◆ **STATED EXERCISE**: Copy every item below verbatim, keeping each line unchanged.

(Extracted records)

----

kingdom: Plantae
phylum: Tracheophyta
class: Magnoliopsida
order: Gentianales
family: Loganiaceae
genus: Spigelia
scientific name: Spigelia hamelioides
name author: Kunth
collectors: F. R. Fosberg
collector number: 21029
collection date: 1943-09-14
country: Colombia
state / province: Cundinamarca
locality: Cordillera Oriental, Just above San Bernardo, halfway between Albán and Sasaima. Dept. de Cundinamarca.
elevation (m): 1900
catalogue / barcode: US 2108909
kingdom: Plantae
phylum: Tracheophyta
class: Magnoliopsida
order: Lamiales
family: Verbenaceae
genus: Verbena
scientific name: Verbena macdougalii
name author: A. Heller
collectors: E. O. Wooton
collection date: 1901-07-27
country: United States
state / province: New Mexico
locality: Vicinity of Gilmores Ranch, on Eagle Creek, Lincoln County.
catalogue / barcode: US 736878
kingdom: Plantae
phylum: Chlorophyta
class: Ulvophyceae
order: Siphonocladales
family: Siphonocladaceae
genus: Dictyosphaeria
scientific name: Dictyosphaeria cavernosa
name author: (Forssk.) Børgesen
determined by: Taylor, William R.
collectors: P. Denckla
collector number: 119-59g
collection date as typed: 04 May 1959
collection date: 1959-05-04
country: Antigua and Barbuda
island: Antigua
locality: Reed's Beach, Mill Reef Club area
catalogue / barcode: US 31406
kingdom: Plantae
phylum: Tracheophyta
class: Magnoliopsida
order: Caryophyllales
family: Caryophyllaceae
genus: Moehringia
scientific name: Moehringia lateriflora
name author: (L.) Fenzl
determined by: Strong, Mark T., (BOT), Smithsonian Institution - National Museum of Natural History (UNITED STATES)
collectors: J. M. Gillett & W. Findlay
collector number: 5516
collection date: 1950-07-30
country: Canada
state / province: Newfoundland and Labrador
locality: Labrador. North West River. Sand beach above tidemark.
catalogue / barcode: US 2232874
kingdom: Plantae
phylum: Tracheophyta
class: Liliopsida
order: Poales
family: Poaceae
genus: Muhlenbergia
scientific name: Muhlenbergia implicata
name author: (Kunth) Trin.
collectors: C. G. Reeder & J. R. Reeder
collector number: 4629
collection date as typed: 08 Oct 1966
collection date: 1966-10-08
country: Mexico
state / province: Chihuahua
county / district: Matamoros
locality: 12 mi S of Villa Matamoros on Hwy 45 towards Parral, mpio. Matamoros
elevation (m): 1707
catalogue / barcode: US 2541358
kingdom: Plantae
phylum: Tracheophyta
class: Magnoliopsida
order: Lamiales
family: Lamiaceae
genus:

----

◆ **RESULT OF THE EXERCISE**:
kingdom: Plantae
phylum: Tracheophyta
class: Magnoliopsida
order: Gentianales
family: Loganiaceae
genus: Spigelia
scientific name: Spigelia hamelioides
name author: Kunth
collectors: F. R. Fosberg
collector number: 21029
collection date: 1943-09-14
country: Colombia
state / province: Cundinamarca
locality: Cordillera Oriental, Just above San Bernardo, halfway between Albán and Sasaima. Dept. de Cundinamarca.
elevation (m): 1900
catalogue / barcode: US 2108909
kingdom: Plantae
phylum: Tracheophyta
class: Magnoliopsida
order: Lamiales
family: Verbenaceae
genus: Verbena
scientific name: Verbena macdougalii
name author: A. Heller
collectors: E. O. Wooton
collection date: 1901-07-27
country: United States
state / province: New Mexico
locality: Vicinity of Gilmores Ranch, on Eagle Creek, Lincoln County.
catalogue / barcode: US 736878
kingdom: Plantae
phylum: Chlorophyta
class: Ulvophyceae
order: Siphonocladales
family: Siphonocladaceae
genus: Dictyosphaeria
scientific name: Dictyosphaeria cavernosa
name author: (Forssk.) Børgesen
determined by: Taylor, William R.
collectors: P. Denckla
collector number: 119-59g
collection date as typed: 04 May 1959
collection date: 1959-05-04
country: Antigua and Barbuda
island: Antigua
locality: Reed's Beach, Mill Reef Club area
catalogue / barcode: US 31406
kingdom: Plantae
phylum: Tracheophyta
class: Magnoliopsida
order: Caryophyllales
family: Caryophyllaceae
genus: Moehringia
scientific name: Moehringia lateriflora
name author: (L.) Fenzl
determined by: Strong, Mark T., (BOT), Smithsonian Institution - National Museum of Natural History (UNITED STATES)
collectors: J. M. Gillett & W. Findlay
collector number: 5516
collection date: 1950-07-30
country: Canada
state / province: Newfoundland and Labrador
locality: Labrador. North West River. Sand beach above tidemark.
catalogue / barcode: US 2232874
kingdom: Plantae
phylum: Tracheophyta
class: Liliopsida
order: Poales
family: Poaceae
genus: Muhlenbergia
scientific name: Muhlenbergia implicata
name author: (Kunth) Trin.
collectors: C. G. Reeder & J. R. Reeder
collector number: 4629
collection date as typed: 08 Oct 1966
collection date: 1966-10-08
country: Mexico
state / province: Chihuahua
county / district: Matamoros
locality: 12 mi S of Villa Matamoros on Hwy 45 towards Parral, mpio. Matamoros
elevation (m): 1707
catalogue / barcode: US 2541358
kingdom: Plantae
phylum: Tracheophyta
class: Magnoliopsida
order: Lamiales
family: Lamiaceae
genus:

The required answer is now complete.